TASK DETAILS: Your answer should be a single number: the count of lines in the listing that contain "handle".

========================================

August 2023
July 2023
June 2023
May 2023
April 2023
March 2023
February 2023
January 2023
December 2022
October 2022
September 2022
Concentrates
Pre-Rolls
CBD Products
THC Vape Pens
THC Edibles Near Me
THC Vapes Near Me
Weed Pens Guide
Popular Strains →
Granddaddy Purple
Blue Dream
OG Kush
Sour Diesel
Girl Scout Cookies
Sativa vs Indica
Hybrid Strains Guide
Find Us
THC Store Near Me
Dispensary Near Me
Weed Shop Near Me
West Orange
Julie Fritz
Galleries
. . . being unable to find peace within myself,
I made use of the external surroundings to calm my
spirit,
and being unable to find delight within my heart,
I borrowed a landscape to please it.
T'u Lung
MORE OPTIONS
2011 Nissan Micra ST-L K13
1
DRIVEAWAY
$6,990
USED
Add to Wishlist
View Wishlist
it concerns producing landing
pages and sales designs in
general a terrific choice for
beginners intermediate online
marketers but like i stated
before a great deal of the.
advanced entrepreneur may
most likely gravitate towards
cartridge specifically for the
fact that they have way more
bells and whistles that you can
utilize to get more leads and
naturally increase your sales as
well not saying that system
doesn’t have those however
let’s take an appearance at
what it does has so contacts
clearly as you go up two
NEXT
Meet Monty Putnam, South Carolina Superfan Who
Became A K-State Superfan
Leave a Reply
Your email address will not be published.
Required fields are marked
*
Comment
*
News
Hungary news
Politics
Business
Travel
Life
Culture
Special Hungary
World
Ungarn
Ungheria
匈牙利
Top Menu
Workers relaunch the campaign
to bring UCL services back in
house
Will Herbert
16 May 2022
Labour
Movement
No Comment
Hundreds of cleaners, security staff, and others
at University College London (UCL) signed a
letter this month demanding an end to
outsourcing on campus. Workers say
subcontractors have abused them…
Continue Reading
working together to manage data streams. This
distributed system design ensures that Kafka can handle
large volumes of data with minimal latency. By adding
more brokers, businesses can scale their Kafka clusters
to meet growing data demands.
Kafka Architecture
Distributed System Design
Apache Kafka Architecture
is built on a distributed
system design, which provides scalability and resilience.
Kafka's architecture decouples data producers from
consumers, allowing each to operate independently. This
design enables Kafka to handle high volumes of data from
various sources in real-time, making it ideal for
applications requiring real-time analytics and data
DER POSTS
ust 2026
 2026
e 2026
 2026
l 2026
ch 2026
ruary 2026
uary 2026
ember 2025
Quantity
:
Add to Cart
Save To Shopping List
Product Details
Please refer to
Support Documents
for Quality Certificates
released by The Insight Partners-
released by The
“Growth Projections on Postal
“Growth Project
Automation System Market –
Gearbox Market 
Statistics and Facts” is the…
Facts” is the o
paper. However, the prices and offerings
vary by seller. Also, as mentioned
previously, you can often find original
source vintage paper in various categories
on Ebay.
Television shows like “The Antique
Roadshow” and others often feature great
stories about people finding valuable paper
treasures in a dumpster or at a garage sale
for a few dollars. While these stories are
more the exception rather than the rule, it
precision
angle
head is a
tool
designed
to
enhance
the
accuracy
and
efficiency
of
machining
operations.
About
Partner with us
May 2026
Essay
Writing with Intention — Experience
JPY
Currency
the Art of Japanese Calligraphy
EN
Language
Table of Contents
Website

========================================

EXERCISE RESPONSE: 2